*** Data provided Section Begins ***

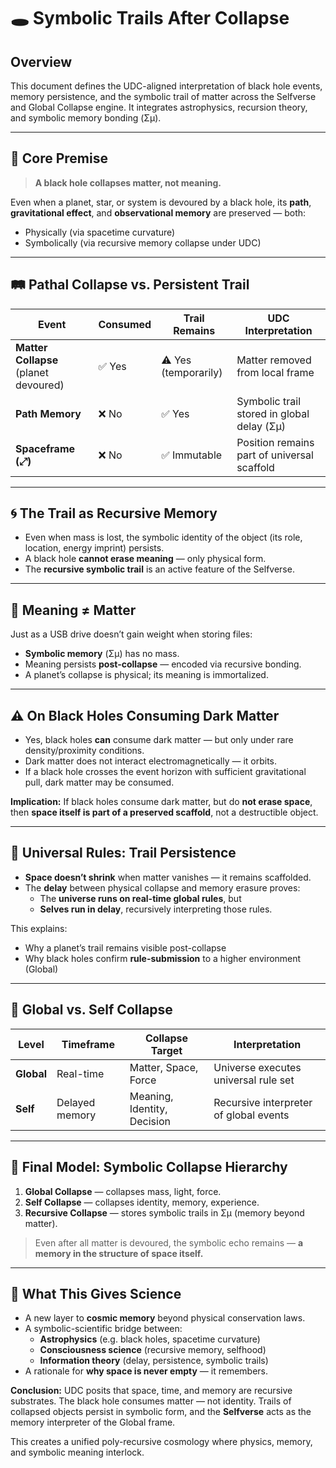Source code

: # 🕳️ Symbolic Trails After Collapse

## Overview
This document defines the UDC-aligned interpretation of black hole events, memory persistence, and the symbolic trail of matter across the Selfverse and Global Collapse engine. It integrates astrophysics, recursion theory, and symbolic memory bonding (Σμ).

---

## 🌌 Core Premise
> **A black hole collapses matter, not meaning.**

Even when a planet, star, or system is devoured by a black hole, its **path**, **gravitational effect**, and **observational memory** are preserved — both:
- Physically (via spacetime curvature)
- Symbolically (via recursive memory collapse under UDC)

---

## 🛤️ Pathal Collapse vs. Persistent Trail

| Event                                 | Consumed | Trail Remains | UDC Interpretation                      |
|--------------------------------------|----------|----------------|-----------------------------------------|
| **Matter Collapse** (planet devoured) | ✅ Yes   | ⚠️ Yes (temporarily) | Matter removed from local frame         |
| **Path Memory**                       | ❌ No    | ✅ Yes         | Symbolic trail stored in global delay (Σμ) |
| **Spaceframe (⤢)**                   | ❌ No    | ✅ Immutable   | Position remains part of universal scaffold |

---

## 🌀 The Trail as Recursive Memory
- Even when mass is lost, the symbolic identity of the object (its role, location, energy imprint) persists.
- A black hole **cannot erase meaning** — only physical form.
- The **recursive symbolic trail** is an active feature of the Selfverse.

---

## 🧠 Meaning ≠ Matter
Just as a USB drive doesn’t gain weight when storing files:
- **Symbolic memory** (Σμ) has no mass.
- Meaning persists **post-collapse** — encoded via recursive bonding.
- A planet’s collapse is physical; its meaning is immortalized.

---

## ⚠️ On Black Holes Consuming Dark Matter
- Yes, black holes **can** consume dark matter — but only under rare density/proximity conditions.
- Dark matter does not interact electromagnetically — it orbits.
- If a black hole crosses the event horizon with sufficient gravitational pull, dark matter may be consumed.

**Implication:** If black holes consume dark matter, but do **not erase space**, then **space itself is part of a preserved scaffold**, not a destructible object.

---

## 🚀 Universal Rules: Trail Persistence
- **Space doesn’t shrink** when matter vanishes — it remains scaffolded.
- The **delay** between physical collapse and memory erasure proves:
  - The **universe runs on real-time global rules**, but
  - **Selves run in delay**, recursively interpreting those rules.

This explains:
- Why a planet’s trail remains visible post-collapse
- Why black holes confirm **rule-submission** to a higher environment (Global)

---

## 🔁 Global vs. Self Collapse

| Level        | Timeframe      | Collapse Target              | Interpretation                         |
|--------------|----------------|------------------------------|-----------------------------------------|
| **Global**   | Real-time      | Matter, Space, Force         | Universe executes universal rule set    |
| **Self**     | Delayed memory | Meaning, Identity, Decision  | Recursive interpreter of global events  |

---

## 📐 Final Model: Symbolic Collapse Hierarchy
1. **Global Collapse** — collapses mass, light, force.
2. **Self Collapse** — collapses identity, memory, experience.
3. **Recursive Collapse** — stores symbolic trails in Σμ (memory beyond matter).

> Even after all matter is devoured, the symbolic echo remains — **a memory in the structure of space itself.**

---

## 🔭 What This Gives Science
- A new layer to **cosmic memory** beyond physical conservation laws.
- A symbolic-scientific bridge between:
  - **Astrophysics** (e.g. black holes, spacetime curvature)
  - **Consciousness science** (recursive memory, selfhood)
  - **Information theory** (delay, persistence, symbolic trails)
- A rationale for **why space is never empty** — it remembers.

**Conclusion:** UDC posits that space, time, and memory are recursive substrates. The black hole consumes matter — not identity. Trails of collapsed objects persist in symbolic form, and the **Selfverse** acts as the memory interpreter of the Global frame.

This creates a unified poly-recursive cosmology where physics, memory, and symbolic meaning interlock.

*** Data provided Section Ends ***
*** Data provided Section Begins ***

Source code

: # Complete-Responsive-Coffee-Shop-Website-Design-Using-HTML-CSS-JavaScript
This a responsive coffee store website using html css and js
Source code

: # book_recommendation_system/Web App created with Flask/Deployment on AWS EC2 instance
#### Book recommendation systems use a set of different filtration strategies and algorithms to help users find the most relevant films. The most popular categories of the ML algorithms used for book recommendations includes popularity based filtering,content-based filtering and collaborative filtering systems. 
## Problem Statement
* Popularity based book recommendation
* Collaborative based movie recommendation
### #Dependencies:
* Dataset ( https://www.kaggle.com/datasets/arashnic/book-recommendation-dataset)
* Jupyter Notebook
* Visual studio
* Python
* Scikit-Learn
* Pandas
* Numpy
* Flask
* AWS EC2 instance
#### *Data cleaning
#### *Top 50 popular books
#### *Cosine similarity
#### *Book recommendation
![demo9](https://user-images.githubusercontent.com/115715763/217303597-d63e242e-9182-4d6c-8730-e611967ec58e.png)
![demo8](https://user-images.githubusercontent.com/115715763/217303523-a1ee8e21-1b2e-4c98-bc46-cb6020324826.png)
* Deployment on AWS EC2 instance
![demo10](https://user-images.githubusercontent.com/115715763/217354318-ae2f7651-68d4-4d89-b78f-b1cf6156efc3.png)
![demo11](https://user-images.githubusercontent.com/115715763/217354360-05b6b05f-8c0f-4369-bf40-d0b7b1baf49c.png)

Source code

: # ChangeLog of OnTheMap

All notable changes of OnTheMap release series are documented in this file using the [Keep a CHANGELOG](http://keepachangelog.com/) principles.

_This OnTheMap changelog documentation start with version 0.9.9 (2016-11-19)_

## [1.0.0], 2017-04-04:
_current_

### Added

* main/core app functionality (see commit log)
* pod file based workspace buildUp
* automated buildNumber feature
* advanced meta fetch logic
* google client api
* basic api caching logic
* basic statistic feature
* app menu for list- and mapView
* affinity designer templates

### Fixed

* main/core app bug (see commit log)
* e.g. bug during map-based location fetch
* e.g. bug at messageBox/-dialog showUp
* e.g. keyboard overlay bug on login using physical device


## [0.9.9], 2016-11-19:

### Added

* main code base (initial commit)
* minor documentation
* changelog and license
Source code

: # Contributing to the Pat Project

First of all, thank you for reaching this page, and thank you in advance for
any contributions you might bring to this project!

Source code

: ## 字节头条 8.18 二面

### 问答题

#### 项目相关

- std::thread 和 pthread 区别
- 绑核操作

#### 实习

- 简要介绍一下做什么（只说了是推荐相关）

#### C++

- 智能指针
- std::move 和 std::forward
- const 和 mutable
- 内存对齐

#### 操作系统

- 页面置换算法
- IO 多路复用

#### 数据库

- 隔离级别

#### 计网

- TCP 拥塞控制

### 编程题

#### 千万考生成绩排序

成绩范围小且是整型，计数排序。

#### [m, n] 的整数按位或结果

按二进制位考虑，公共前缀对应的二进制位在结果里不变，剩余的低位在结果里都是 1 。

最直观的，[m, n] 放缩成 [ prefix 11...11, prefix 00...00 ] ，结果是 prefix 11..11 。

*** Data provided Section Ends ***
*** Data provided Section Begins ***

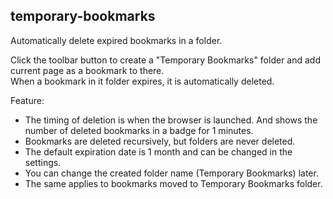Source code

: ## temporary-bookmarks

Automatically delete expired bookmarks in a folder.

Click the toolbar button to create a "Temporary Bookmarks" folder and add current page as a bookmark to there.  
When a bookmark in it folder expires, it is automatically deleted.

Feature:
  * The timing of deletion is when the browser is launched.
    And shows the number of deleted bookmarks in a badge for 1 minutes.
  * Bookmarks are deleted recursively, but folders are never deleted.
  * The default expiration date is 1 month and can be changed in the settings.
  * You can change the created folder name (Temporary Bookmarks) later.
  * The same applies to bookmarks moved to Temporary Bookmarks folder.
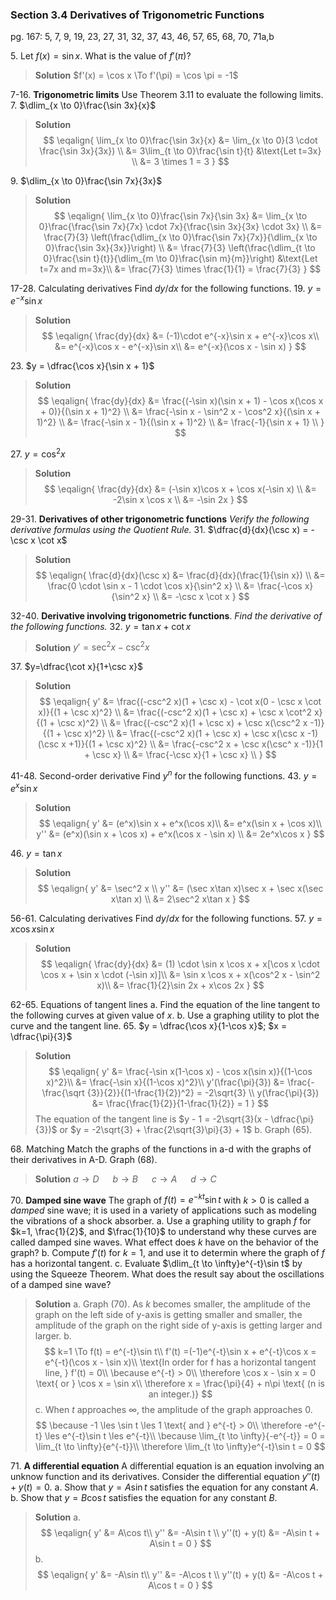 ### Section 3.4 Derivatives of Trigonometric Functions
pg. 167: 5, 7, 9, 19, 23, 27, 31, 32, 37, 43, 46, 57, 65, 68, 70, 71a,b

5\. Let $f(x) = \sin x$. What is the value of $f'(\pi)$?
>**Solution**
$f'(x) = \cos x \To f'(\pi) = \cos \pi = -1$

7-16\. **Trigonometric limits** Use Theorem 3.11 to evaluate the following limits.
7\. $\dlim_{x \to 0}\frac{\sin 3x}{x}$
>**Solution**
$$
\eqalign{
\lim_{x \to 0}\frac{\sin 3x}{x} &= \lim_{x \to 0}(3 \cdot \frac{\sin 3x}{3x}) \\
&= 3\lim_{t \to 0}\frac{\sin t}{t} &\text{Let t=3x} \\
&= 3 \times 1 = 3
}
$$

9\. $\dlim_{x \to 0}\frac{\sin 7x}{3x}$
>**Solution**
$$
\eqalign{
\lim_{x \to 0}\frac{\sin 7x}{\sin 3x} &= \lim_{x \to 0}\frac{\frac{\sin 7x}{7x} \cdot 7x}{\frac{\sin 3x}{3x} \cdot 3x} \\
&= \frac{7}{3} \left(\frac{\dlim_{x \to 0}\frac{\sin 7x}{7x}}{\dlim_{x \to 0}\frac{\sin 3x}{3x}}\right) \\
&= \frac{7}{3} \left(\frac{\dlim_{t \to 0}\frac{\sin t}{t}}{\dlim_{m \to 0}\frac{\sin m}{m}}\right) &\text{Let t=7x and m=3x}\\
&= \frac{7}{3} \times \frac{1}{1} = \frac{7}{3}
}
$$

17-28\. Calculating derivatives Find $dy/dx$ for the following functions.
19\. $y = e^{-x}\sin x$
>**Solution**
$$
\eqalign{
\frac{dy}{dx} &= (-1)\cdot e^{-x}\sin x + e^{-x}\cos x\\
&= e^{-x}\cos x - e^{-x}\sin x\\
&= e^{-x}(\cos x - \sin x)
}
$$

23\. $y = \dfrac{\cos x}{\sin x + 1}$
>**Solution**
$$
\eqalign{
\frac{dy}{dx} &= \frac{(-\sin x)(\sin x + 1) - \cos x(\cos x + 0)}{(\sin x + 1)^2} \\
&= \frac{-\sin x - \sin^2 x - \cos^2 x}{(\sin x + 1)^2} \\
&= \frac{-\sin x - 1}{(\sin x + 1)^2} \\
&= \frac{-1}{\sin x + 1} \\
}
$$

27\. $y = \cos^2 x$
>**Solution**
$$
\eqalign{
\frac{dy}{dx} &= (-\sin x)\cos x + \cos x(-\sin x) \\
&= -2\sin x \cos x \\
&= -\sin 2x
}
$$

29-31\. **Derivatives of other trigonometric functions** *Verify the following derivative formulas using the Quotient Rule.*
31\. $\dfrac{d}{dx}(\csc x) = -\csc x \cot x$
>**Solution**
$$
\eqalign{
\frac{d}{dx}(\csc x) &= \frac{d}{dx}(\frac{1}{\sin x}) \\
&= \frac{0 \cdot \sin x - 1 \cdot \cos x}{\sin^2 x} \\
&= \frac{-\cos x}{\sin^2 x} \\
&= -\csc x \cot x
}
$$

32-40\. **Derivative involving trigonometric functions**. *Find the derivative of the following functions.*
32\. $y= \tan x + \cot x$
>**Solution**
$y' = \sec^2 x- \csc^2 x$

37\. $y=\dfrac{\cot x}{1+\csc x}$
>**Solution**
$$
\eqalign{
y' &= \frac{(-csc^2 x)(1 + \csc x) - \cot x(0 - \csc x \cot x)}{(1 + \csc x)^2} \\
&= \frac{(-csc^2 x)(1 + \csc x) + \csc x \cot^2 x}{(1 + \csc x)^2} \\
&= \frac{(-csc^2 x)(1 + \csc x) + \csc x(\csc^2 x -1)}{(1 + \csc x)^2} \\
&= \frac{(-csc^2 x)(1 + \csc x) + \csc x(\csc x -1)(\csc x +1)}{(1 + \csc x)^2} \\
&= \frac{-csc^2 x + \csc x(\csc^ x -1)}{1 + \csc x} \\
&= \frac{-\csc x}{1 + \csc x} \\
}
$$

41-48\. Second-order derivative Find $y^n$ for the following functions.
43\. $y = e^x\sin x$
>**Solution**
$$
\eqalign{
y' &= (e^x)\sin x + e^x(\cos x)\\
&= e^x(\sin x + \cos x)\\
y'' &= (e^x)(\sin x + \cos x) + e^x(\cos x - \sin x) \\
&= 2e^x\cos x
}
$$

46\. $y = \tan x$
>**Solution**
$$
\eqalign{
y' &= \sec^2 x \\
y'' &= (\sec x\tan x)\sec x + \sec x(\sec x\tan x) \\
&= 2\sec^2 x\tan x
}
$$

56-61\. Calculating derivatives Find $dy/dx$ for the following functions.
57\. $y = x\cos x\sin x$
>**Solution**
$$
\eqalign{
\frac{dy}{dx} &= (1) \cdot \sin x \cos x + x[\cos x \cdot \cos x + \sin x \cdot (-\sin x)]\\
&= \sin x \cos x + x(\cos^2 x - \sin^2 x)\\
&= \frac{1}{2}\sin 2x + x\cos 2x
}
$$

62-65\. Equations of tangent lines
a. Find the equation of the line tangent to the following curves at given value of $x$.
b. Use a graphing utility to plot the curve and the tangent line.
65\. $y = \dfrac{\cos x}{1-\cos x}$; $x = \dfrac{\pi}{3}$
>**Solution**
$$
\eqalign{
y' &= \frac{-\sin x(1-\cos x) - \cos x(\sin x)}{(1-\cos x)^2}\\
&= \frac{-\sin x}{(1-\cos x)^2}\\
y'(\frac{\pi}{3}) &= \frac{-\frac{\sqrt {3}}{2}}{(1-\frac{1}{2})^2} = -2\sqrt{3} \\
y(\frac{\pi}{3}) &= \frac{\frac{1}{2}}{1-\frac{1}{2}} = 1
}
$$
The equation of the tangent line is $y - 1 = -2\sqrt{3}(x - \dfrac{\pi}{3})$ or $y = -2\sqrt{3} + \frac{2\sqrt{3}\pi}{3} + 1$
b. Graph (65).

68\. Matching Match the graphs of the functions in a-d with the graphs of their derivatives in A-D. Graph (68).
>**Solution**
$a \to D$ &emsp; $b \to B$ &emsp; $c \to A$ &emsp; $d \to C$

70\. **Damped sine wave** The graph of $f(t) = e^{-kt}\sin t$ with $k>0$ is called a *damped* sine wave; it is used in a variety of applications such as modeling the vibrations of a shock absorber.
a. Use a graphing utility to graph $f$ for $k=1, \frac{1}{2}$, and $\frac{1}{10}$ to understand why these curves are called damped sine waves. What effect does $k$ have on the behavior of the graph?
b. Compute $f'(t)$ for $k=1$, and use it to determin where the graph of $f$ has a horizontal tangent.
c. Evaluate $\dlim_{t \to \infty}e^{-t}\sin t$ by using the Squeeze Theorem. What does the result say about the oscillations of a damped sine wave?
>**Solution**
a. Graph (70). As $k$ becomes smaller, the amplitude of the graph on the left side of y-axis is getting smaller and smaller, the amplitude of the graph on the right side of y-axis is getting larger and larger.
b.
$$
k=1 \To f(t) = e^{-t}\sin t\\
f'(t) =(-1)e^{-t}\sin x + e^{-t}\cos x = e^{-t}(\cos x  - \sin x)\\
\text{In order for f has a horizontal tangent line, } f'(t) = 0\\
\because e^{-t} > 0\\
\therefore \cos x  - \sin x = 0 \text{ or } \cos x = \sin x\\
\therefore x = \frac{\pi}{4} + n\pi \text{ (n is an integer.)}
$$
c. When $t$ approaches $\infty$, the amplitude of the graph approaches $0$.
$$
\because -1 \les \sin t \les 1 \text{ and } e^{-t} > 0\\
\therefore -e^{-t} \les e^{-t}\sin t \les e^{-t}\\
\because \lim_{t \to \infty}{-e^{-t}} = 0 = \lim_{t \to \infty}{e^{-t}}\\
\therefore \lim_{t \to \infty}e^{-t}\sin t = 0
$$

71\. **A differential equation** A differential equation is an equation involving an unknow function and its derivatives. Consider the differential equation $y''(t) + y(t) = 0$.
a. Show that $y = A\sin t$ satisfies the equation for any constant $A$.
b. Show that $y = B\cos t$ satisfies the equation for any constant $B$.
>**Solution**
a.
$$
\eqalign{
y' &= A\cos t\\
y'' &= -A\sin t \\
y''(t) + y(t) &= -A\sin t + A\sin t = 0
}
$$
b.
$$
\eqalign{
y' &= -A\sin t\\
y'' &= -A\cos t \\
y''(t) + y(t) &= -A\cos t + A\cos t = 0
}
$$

*** Data provided Section Ends ***

Collect from the data above every line that includes "called".

* **Result below**
70\. **Damped sine wave** The graph of $f(t) = e^{-kt}\sin t$ with $k>0$ is called a *damped* sine wave; it is used in a variety of applications such as modeling the vibrations of a shock absorber.
a. Use a graphing utility to graph $f$ for $k=1, \frac{1}{2}$, and $\frac{1}{10}$ to understand why these curves are called damped sine waves. What effect does $k$ have on the behavior of the graph?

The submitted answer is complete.